The book was one of the two volumes of "Chronicles of Crime," and she looked up with a smile.
"Can't you? It's very easily explained. It is the most encouraging work in my collection. Sit down for a minute."
"A record of vulgar criminals," he growled. "Their infernal last dying speeches, their processions to Tyburn--phaugh!"
She smiled again, and looked down at the book. The wide margins were covered with pencilled notes in her writing.
"They're a splendid mental exercise," she said. "In every case I have written down how the criminal might have escaped arrest, but they were all so vulgar, and so stupid. Really the police of the time deserve no credit for catching them. It is the same with modern criminals...."
She went to the shelf, and took down two large scrap-books, carried them across to the fire, and opened one on her knees.
"Vulgar and stupid, every one of them," she repeated, as she turned the leaves rapidly.
"The clever ones get caught at times," said Briggerland gloomily.
"Never," she said, and closed the book with a snap. "In England, in France, in America, and in almost every civilised country, there are murderers walking about to-day, respected by their fellow citizens. Murderers, of whose crimes the police are ignorant. Look at these." She opened the book again. "Here is the case of Rell, who poisons a troublesome creditor with weed-killer. Everybody in the town knew he bought the weed-killer; everybody knew that he was in debt to this man. What chance had he of escaping? Here's Jewelville--he kills his wife, buries her in the cellar, and then calls attention to himself by running away. Here's Morden, who kills his sister-in-law for the sake of her insurance money, and who also buys the poison in broad daylight, and is found with a bottle in his pocket. Such people deserve hanging."
"I wish to heaven you wouldn't talk about hanging," said Briggerland tremulously, "you're inhuman, Jean, by God--"
"I'm an angel," she smiled, "and I have press cuttings to prove it! The _Daily Recorder_ had half a column on my appearance in the box at Jim's trial."

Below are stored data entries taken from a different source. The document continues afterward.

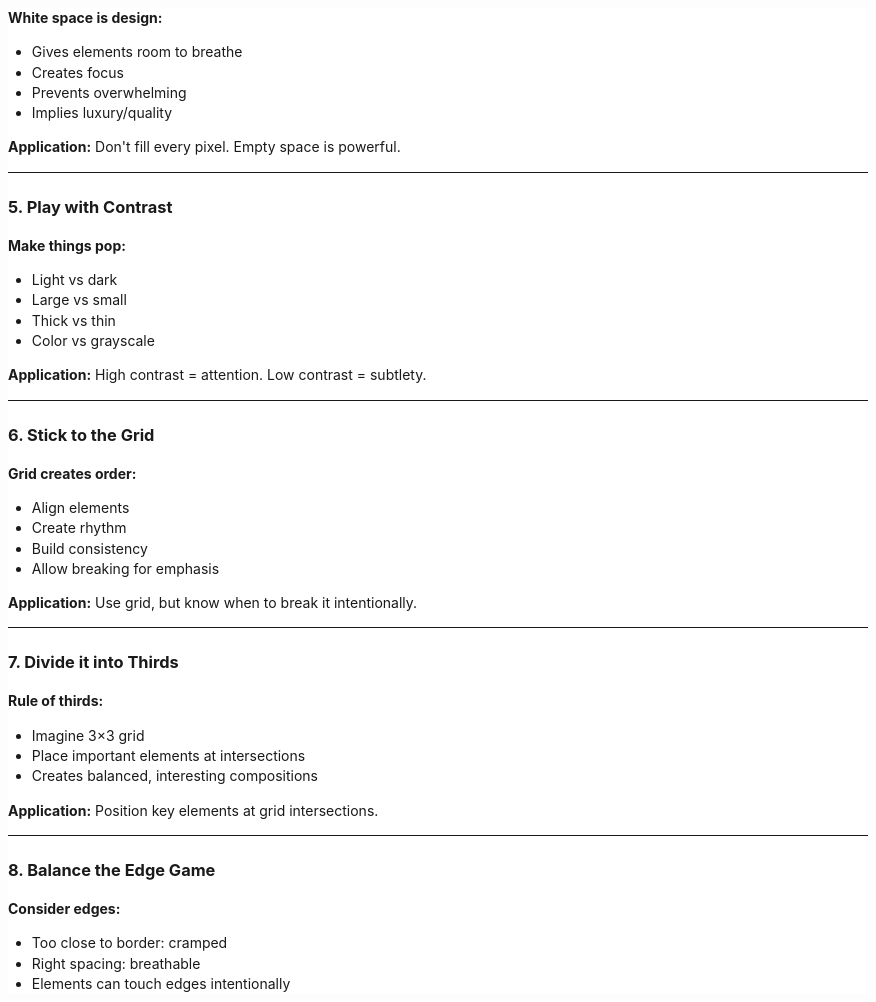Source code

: **White space is design:**

- Gives elements room to breathe
- Creates focus
- Prevents overwhelming
- Implies luxury/quality

**Application:** Don't fill every pixel. Empty space is powerful.

---

### 5. Play with Contrast

**Make things pop:**

- Light vs dark
- Large vs small
- Thick vs thin
- Color vs grayscale

**Application:** High contrast = attention. Low contrast = subtlety.

---

### 6. Stick to the Grid

**Grid creates order:**

- Align elements
- Create rhythm
- Build consistency
- Allow breaking for emphasis

**Application:** Use grid, but know when to break it intentionally.

---

### 7. Divide it into Thirds

**Rule of thirds:**

- Imagine 3×3 grid
- Place important elements at intersections
- Creates balanced, interesting compositions

**Application:** Position key elements at grid intersections.

---

### 8. Balance the Edge Game

**Consider edges:**

- Too close to border: cramped
- Right spacing: breathable
- Elements can touch edges intentionally
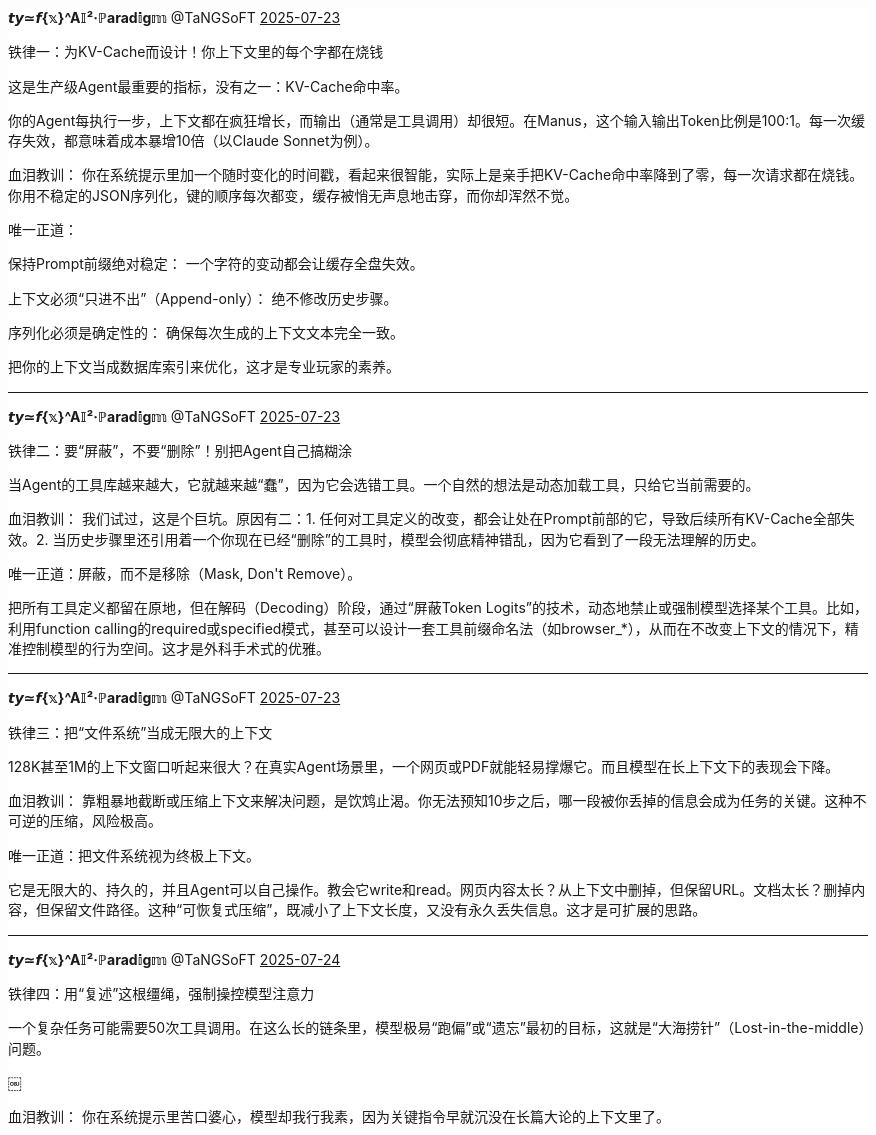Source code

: **𝙩𝙮≃𝙛{𝕩}^A𝕀²·ℙarad𝕚g𝕞** @TaNGSoFT [2025-07-23](https://x.com/TaNGSoFT/status/1947992486007206090)

铁律一：为KV-Cache而设计！你上下文里的每个字都在烧钱

这是生产级Agent最重要的指标，没有之一：KV-Cache命中率。

你的Agent每执行一步，上下文都在疯狂增长，而输出（通常是工具调用）却很短。在Manus，这个输入输出Token比例是100:1。每一次缓存失效，都意味着成本暴增10倍（以Claude Sonnet为例）。

血泪教训： 你在系统提示里加一个随时变化的时间戳，看起来很智能，实际上是亲手把KV-Cache命中率降到了零，每一次请求都在烧钱。你用不稳定的JSON序列化，键的顺序每次都变，缓存被悄无声息地击穿，而你却浑然不觉。

唯一正道：

保持Prompt前缀绝对稳定： 一个字符的变动都会让缓存全盘失效。

上下文必须“只进不出”（Append-only）： 绝不修改历史步骤。

序列化必须是确定性的： 确保每次生成的上下文文本完全一致。

把你的上下文当成数据库索引来优化，这才是专业玩家的素养。

---

**𝙩𝙮≃𝙛{𝕩}^A𝕀²·ℙarad𝕚g𝕞** @TaNGSoFT [2025-07-23](https://x.com/TaNGSoFT/status/1947993003832074555)

铁律二：要“屏蔽”，不要“删除”！别把Agent自己搞糊涂

当Agent的工具库越来越大，它就越来越“蠢”，因为它会选错工具。一个自然的想法是动态加载工具，只给它当前需要的。

血泪教训： 我们试过，这是个巨坑。原因有二：1. 任何对工具定义的改变，都会让处在Prompt前部的它，导致后续所有KV-Cache全部失效。2. 当历史步骤里还引用着一个你现在已经“删除”的工具时，模型会彻底精神错乱，因为它看到了一段无法理解的历史。

唯一正道：屏蔽，而不是移除（Mask, Don't Remove）。

把所有工具定义都留在原地，但在解码（Decoding）阶段，通过“屏蔽Token Logits”的技术，动态地禁止或强制模型选择某个工具。比如，利用function calling的required或specified模式，甚至可以设计一套工具前缀命名法（如browser\_\*），从而在不改变上下文的情况下，精准控制模型的行为空间。这才是外科手术式的优雅。

---

**𝙩𝙮≃𝙛{𝕩}^A𝕀²·ℙarad𝕚g𝕞** @TaNGSoFT [2025-07-23](https://x.com/TaNGSoFT/status/1947993293184487674)

铁律三：把“文件系统”当成无限大的上下文

128K甚至1M的上下文窗口听起来很大？在真实Agent场景里，一个网页或PDF就能轻易撑爆它。而且模型在长上下文下的表现会下降。

血泪教训： 靠粗暴地截断或压缩上下文来解决问题，是饮鸩止渴。你无法预知10步之后，哪一段被你丢掉的信息会成为任务的关键。这种不可逆的压缩，风险极高。

唯一正道：把文件系统视为终极上下文。

它是无限大的、持久的，并且Agent可以自己操作。教会它write和read。网页内容太长？从上下文中删掉，但保留URL。文档太长？删掉内容，但保留文件路径。这种“可恢复式压缩”，既减小了上下文长度，又没有永久丢失信息。这才是可扩展的思路。

---

**𝙩𝙮≃𝙛{𝕩}^A𝕀²·ℙarad𝕚g𝕞** @TaNGSoFT [2025-07-24](https://x.com/TaNGSoFT/status/1948172928576614517)

铁律四：用“复述”这根缰绳，强制操控模型注意力

一个复杂任务可能需要50次工具调用。在这么长的链条里，模型极易“跑偏”或“遗忘”最初的目标，这就是“大海捞针”（Lost-in-the-middle）问题。

￼

血泪教训： 你在系统提示里苦口婆心，模型却我行我素，因为关键指令早就沉没在长篇大论的上下文里了。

He looked over toward the writing-table, saw the letter, and picked it up.
"So you've written to the lady. Are you sending her the jewels?"
She nodded.
He looked at her quickly.
"You haven't been up to any funny business with them, have you?" he asked suspiciously, and she smiled.
"My dear parent," drawled Jean Briggerland, "after my lecture on the stupidity of the average criminal, do you imagine I should do anything so _gauche_?"
Chapter VIII
"And now, Mrs. Meredith," said Jack Glover, "what are you going to do?"